### About this exercise:
Nothing but the lines from the start of the entries through the line containing "Table 5. The" should appear in the answer, each given exactly.

(Records)

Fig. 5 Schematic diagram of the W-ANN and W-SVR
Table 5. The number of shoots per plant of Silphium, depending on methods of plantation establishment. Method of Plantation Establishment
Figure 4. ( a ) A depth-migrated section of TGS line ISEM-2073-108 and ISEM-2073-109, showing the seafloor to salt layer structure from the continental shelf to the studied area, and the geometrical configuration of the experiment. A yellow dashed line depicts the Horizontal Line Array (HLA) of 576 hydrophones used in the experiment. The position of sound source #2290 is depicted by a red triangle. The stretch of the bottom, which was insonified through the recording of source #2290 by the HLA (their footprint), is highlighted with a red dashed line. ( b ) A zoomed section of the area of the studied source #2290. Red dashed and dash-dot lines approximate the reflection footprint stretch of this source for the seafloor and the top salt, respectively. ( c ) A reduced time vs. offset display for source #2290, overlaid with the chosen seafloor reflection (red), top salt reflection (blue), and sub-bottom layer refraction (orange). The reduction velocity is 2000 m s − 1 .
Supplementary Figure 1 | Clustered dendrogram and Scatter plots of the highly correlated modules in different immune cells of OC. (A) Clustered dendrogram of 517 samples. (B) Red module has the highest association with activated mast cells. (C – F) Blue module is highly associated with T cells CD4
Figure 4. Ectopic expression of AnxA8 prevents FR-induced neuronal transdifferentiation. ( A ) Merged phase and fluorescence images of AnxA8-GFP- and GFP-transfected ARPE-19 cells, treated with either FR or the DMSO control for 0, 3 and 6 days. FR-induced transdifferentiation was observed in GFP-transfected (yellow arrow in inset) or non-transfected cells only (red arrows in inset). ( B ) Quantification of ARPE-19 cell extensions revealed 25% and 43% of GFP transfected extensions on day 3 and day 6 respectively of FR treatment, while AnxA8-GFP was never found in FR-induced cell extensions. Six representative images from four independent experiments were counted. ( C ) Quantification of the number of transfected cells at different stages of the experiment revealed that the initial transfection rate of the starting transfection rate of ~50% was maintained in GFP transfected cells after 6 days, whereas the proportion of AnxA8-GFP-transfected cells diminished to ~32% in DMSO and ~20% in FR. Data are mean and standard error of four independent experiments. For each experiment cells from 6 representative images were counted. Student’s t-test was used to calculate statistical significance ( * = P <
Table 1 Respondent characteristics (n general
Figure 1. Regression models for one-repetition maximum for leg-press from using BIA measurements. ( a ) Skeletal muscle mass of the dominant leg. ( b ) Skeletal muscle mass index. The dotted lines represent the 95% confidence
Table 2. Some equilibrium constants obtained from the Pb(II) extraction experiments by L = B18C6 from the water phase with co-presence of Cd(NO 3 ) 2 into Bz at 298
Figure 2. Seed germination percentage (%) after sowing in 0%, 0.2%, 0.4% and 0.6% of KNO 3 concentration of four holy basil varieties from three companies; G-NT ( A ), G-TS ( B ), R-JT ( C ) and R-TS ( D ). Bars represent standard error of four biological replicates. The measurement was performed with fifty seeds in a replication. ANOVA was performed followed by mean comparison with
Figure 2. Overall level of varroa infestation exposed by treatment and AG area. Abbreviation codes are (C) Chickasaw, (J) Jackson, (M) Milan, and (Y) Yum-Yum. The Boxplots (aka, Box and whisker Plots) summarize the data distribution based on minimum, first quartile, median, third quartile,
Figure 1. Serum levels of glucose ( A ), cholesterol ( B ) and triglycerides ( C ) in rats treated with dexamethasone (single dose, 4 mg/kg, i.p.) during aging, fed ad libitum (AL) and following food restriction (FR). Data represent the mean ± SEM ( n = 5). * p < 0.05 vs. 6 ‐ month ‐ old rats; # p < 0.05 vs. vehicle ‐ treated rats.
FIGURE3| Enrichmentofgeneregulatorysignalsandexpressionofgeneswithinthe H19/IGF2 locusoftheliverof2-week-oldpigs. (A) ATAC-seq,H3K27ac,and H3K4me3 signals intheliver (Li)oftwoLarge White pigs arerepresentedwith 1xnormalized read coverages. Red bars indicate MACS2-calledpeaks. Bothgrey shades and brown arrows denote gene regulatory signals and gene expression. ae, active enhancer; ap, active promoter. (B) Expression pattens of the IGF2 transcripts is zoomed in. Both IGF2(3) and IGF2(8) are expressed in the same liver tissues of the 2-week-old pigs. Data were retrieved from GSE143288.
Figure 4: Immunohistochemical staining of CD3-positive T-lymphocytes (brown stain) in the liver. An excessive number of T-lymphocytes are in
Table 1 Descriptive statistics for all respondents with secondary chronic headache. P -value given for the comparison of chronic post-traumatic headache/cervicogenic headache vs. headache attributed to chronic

(End Records)

### Answer space:
Fig. 5 Schematic diagram of the W-ANN and W-SVR
Table 5. The number of shoots per plant of Silphium, depending on methods of plantation establishment. Method of Plantation Establishment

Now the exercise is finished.